Q.How do file descriptor limits relate to MaxRequestWorkers?

Each active connection consumes at least one fd; TLS, HTTP/2 streams, proxied backends, and log pipes add more. systemd LimitNOFILE must exceed worst-case fds or accept() fails with cryptic client errors.

Q.What is ExtendedStatus in mod_status?

ExtendedStatus On exposes per-worker read/write counters and detailed slot tables in server-status—useful for tuning but restrict access strongly; never expose publicly.

Q.Should mod_deflate compress JSON APIs?

Often yes for textual JSON if clients send Accept-Encoding—but measure CPU; tiny payloads may not benefit and some mobile clients add latency decompressing.

Q.What is the risk of aggressive KeepAliveTimeout cuts?

Clients lose warm connections and repeat TLS handshakes—increasing CPU and latency—especially on HTTP/1.1 without connection coalescing.

Q.Does HostnameLookups Off improve performance?

Yes—reverse DNS per request is slow and unreliable; keep lookups off in Apache and resolve client IPs asynchronously in your log stack if required.

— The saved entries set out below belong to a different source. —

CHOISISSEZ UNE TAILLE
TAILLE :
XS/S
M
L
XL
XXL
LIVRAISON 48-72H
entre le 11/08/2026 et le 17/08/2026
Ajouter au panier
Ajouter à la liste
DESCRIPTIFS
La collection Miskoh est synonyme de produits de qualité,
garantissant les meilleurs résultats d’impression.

Q.How does HTTP/2 change tuning?

Fewer TCP connections carry more streams—bottlenecks shift to app thread pools and backend pools; watch single-connection concurrency limits in firewalls and load balancers.

Q.What does mod_cache_disk need on disk?

Fast local storage with enough inode capacity; cache maintenance (htcacheclean) to cap size—slow disks make disk cache worse than no cache.